WASHINGTON (4/6/16 UPDATED 4:45 p.m. ET)--The Credit Union National Association’s (CUNA) early analysis of the final fidicuary rule released this morning by the U.S. Department of Labor (DOL) indicates that some credit union concerns raised by the association were addressed in the final rule. However, CUNA continues its analysis of the complex rule, and will release more information going forward.
The DOL’s rule expands the definition of a “fiduciary” as a person who receives compensation for providing advice based on the particular needs of the person being advised or if he or she directs that person to a specific plan sponsor, plan participant, or individual retirement account (IRA) owner.
Within the final rule, the DOL included examples of communication that would not rise to the level of a recommendation and thus would not be considered advice. CUNA asked the agency to provide a number of clarifications, including what is “advice” and what is “education.”
The final rule also provides clarification that education is not included in the definition of retirement investment advice so advisers and plan sponsors can continue to provide general education on retirement saving without triggering fiduciary duties.
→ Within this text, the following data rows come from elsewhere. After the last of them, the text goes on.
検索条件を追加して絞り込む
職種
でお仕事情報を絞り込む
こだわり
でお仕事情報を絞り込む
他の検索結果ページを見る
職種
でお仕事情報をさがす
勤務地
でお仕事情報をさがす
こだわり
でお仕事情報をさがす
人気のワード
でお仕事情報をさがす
However, CUNA continues to analyze the rule for any potential impacts on communications with members particularly about IRAs.
CUNA is pleased to see some of the clarifications were addressed, but remains vigilant about whether some of the compliance burdens associated with this rule will impact credit unions.
As CUNA continues its review of the DOL’s rule to determine the impact on credit unions and credit union service organizations, it remains keenly aware of the unprecedented number of regulatory burdens the industry is currently facing.